Teks yang Diberikan:
![](https://balitribune.co.id/sites/default/files/styles/xtra_large/public/field/image/MBED-MBEDAN.jpg?itok=EszhJGmH)
Mangupura | Bali Tribune.co.id - Ngembak geni atau sehari setelah Hari Raya Nyepi, Jumat (8/3) langsung disambut suka cita oleh krama Desa Adat Semate, Kelurahan Abianbase, Kecamatan Mengwi, Badung dengan menggelar tradisi mbed-mbedan.
Tradisi mirip olahraga tradisional tarik tambang ini memang rutin dilaksanakan oleh warga setempat untuk memohon keselamatan dan kesejahteraan. Seperti tahun sebelumnya, tradisi mbed-mbedan dilaksanakan di depan Pura Desa lan Puseh Desa Adat Semate, atau tepatnya di Jalan Raya Kapal-Abianbase.
Tradisi mbed-mbedan ini sempat berhenti atau tidak diadakan selama puluhan tahun, namun kembali dilaksanakan pada tahun 2011, bertepatan pada tanggal 1 pada sasih kedua. Hingga kini mbed-mbedan diadakan setiap satu tahun sekali, bertepatan pada satu hari setelah Hari Raya Nyepi.
Pantauan koran ini, sebelum tradisi dimulai, warga melaksanakan persembahyangan di pura. Salah satu yang dihaturkan adalah ketupat dan jajan bantal yang biasa disebut tipat bantal. Setelah itu, sesuai arahan prajuru, warga menuju depan pura. Jro Mangku kemudian menghaturkan sesajen di jalan raya, sementara telah disiapkan alat mbed-mbedan berupa ‘bun kalot’ dan tali tambang.
Berdasarkan komando prajuru, diadakanlah tradisi serupa tarik tambang tersebut. Sarana pertama yang digunakan adalah bun kalot. Tanaman merambat ini sebagai simbol saja. Setelah itu, dilanjutkan dengan tali tambang. Peserta mbed-mbedan pun bergilir, mulai dari bapak-bapak, ibu-ibu, hingga yowana atau remaja. Diiringi baleganjur dan sorak sorai, tradisi berjalan meriah.
Usai ‘tarik-tambang’, warga kembali masuk ke dalam pura. Dilanjutkan dengan makan bersama tipat bantal yang telah dihaturkan sebelumnya. Tak berhenti di situ, usai makan bersama dilaksanakan sesi bersalam-salaman dan saling memohon maaf.

Tujuan Latihan: Lanjutkan teks tentang tradisi mbed-mbedan di Desa Adat Semate, mulai setelah kalimat terakhirnya.

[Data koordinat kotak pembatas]
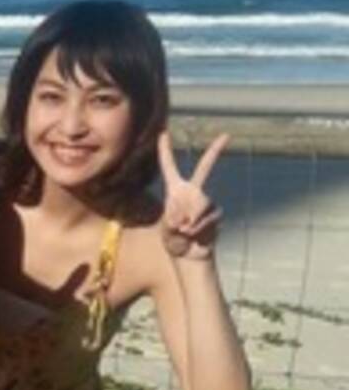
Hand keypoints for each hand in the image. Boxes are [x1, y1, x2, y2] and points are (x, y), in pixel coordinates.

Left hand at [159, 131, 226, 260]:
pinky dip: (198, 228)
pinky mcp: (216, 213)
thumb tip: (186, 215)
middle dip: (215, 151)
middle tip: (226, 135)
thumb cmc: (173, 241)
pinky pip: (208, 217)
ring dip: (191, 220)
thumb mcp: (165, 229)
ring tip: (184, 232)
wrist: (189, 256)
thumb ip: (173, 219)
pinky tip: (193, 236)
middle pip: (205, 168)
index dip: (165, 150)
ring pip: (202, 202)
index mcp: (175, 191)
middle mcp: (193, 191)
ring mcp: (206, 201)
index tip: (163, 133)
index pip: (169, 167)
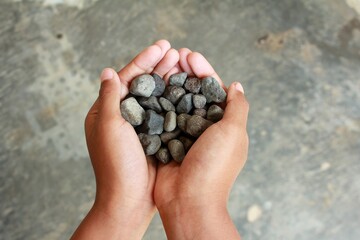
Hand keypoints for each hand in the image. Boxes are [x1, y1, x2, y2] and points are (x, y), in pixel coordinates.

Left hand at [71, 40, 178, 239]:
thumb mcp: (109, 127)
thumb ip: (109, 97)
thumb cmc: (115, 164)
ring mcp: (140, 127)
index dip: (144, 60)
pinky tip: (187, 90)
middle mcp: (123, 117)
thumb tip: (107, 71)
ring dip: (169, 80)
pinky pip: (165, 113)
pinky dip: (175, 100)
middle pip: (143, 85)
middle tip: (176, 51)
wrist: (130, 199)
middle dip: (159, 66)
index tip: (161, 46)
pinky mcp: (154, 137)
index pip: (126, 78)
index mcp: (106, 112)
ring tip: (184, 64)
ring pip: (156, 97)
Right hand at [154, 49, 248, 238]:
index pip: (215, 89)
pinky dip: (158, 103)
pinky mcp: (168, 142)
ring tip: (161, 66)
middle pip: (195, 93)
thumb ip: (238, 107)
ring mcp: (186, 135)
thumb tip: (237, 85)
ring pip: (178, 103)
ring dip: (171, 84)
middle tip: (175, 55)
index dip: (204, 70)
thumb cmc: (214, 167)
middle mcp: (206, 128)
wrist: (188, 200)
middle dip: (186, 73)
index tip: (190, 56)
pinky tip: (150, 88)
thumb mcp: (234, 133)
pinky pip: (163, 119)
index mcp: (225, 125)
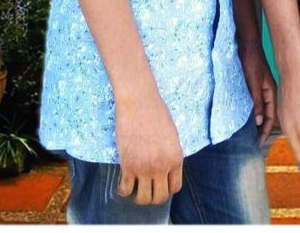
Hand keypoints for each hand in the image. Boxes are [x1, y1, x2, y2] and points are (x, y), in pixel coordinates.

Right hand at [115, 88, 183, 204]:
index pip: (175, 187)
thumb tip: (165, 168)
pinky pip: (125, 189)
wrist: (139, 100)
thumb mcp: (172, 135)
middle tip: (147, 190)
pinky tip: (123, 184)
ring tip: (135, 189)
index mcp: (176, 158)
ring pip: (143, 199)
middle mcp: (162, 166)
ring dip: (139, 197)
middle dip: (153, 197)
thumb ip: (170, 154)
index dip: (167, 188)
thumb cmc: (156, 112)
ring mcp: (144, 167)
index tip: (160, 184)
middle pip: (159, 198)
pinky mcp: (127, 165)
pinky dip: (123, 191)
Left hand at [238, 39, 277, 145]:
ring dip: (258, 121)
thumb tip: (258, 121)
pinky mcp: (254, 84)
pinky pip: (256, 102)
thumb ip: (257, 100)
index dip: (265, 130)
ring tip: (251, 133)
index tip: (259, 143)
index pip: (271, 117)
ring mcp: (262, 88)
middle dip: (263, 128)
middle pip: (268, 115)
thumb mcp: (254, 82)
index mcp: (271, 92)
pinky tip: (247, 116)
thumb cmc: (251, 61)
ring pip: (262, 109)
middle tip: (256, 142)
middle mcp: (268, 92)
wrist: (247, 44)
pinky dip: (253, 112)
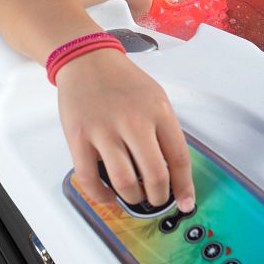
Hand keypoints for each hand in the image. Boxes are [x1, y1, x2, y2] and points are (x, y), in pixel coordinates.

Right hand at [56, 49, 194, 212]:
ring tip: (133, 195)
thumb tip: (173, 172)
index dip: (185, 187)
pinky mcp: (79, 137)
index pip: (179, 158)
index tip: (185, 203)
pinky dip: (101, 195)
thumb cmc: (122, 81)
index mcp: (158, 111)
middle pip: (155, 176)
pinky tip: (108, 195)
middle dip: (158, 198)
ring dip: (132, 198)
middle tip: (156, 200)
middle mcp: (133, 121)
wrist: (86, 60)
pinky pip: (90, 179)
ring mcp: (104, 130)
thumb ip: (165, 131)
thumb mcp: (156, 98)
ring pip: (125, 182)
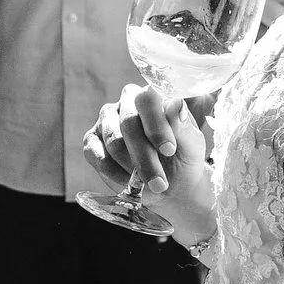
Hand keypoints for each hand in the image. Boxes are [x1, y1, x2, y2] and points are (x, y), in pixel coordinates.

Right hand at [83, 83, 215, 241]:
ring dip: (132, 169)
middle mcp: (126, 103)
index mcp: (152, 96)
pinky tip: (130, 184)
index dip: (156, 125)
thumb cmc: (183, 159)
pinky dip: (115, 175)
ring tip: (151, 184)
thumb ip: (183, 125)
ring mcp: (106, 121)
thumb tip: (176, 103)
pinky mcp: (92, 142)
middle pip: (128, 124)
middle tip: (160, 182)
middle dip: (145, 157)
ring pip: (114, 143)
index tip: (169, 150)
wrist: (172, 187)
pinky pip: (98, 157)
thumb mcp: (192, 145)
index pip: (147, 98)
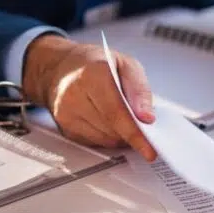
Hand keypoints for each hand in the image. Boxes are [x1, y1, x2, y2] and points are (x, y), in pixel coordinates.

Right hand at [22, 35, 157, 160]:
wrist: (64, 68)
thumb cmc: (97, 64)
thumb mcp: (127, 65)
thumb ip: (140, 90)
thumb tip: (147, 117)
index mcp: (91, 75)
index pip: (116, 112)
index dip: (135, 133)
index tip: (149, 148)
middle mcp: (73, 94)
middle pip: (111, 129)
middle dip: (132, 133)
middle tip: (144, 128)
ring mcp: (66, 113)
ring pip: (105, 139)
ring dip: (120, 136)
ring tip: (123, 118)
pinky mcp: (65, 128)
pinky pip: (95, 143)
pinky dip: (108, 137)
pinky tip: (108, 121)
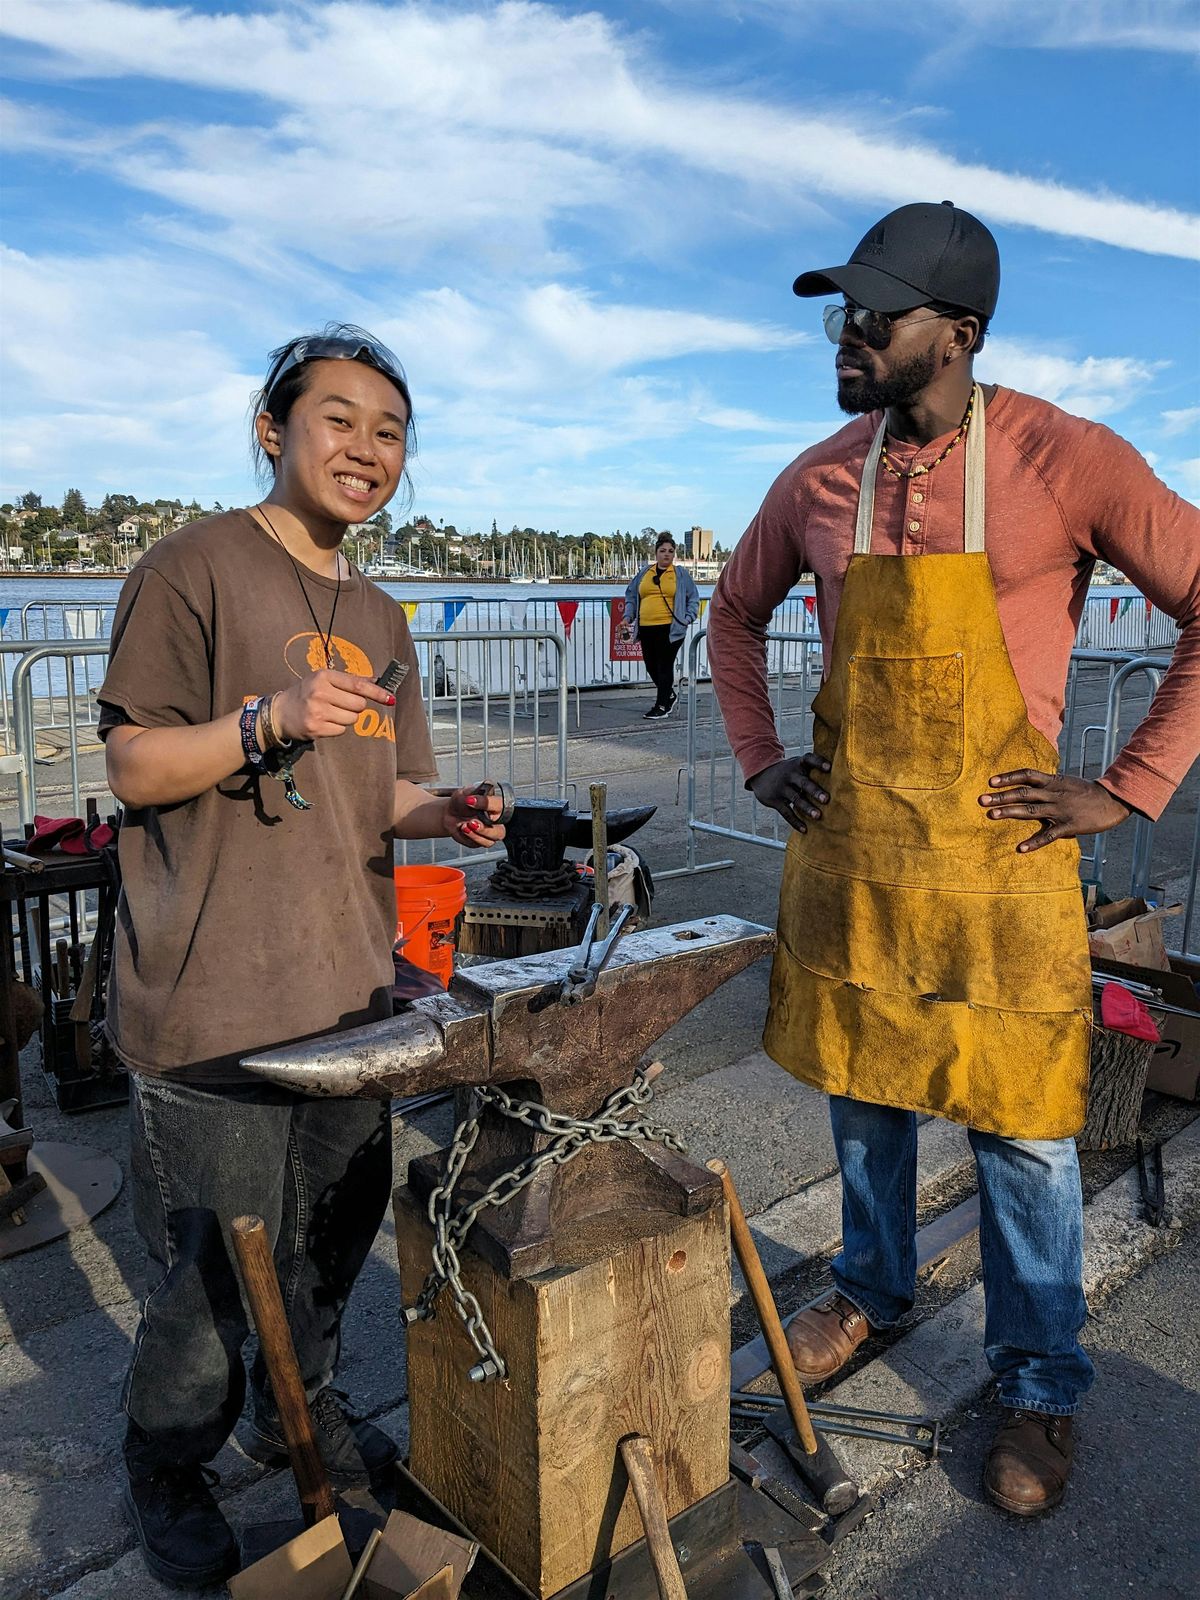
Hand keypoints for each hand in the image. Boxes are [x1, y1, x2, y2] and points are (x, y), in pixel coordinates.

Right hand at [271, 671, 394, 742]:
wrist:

--

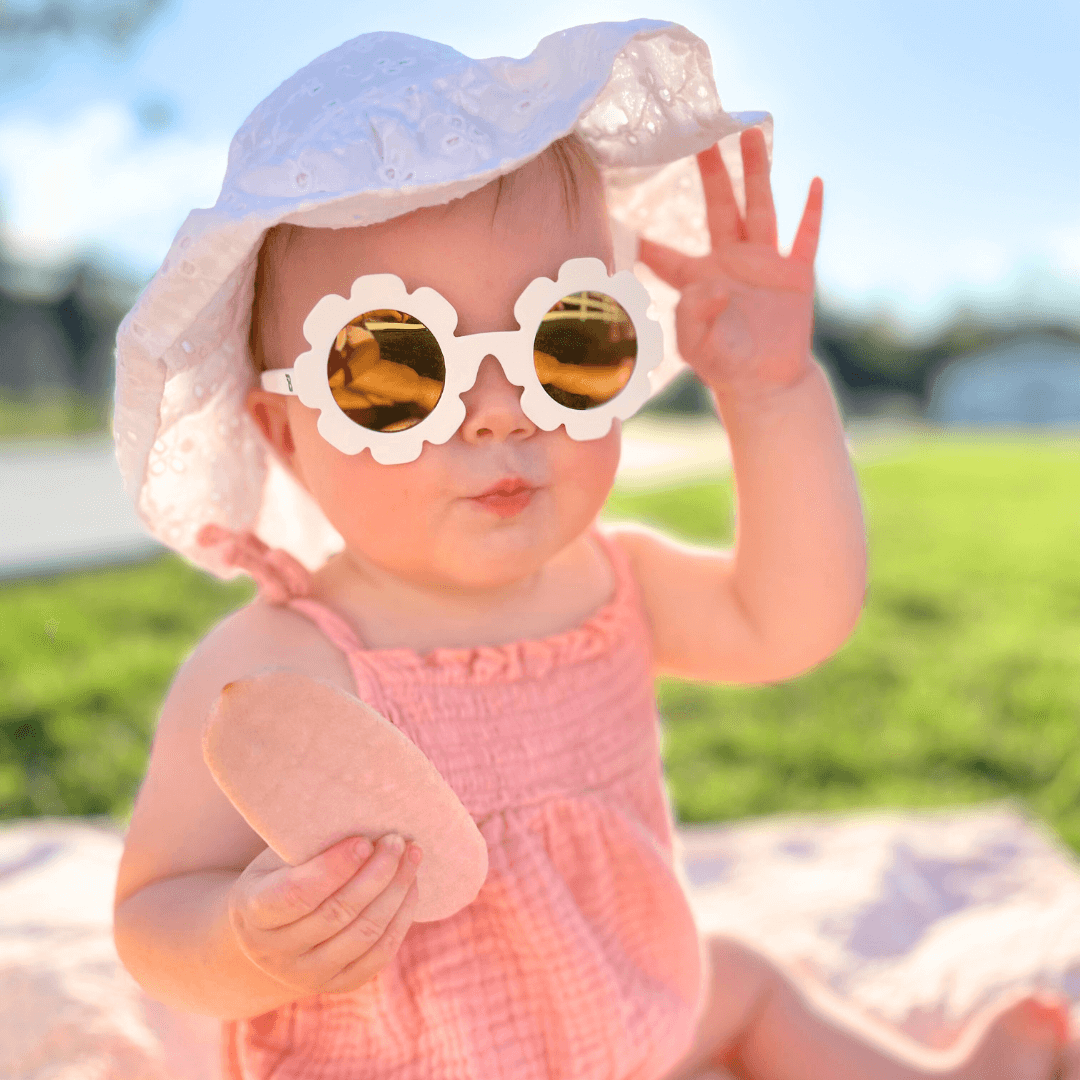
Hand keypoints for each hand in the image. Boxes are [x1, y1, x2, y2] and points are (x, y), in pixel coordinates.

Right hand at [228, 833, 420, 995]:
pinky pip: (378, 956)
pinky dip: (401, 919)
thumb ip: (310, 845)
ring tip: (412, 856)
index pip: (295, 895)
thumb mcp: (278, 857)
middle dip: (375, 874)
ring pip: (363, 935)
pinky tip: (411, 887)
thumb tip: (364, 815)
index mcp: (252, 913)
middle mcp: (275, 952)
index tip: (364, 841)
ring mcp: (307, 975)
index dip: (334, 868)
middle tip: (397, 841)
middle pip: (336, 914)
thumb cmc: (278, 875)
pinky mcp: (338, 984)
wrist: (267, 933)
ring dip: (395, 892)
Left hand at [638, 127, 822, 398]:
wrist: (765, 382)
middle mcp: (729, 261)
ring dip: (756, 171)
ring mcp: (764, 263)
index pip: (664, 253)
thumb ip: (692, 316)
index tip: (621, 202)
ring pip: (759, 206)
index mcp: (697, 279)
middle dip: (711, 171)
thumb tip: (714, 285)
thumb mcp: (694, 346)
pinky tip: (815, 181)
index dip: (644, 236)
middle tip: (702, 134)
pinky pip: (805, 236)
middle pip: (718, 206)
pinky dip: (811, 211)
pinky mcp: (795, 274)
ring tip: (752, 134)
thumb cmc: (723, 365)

* * *

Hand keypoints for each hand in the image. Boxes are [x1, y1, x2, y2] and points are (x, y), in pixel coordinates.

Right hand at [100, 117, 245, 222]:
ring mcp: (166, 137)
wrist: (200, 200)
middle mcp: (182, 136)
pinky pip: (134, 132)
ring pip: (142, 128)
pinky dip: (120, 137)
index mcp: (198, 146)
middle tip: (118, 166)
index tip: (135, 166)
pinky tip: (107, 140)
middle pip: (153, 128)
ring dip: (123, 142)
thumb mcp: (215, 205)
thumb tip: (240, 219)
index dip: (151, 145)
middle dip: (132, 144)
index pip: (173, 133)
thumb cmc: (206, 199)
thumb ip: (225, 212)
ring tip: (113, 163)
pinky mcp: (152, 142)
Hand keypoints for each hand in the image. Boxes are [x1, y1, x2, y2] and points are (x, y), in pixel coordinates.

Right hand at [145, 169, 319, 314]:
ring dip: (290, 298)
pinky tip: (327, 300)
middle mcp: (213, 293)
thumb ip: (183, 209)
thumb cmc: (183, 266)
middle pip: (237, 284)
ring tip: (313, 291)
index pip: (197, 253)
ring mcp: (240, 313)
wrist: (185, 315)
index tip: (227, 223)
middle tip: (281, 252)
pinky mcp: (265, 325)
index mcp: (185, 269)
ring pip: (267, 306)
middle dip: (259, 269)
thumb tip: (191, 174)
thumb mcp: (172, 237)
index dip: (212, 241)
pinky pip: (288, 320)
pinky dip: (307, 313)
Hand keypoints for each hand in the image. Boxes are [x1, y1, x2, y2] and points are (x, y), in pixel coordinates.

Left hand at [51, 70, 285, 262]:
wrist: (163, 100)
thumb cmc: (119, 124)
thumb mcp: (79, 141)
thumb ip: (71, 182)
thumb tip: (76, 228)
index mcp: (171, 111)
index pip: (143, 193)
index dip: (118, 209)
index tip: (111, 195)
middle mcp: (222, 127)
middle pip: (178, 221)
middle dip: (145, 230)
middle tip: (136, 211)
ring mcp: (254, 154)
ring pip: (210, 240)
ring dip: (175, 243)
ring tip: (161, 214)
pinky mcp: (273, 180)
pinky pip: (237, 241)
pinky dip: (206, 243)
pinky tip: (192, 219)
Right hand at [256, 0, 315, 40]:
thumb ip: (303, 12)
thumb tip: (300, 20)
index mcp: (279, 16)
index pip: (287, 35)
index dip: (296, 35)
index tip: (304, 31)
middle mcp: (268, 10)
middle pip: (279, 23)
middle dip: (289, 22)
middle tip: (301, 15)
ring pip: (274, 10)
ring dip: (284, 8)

Hasil:
Menurut Bendesa Adat Semate, I Gede Suryadi tradisi ini adalah ajang untuk bersilaturahmi dan saling maaf-memaafkan antar krama (warga). Tradisi ini kata dia sudah dimulai sejak Tahun Saka 1396 atau 1474 Masehi.
Tradisi ini untuk mengingat kedatangan Rsi Mpu Bantas yang dahulu kala melakukan perjalanan ke kawasan tersebut. Di lokasi, sang Rsi bertemu dengan keturunan Mpu Gnijaya yang tak sependapat dengan raja yang berkuasa saat itu. Sang Rsi lalu menyarankan warga membuat tempat pemujaan karena kawasan tersebut angker. Karena tarik ulur dalam penentuan nama pura, Rsi Mpu Bantas lalu memberikan kahyangan ini nama Putih Semate. Kata putih diambil berdasarkan tempat ini banyak ditumbuhi kayu putih. Sedangkan Semate, karena krama berkomitmen untuk bersatu sehidup semati.
"Tradisi ini bagi kami sangat penting dan menjadi warisan para pendahulu kami di Desa Semate,” katanya.
Sementara Bendesa Adat Abianbase, I Made Sunarta yang juga hadir dalam tradisi tersebut menilai tradisi ini penting dilestarikan guna meneladani persatuan para pendahulu. Termasuk dalam pengambilan keputusan, terkadang terjadi tarik ulur seperti tarik-menarik dalam Mbed-mbedan ini. Namun selalu diselesaikan dengan hati nurani yang baik, dibimbing panglingsir atau orang tua.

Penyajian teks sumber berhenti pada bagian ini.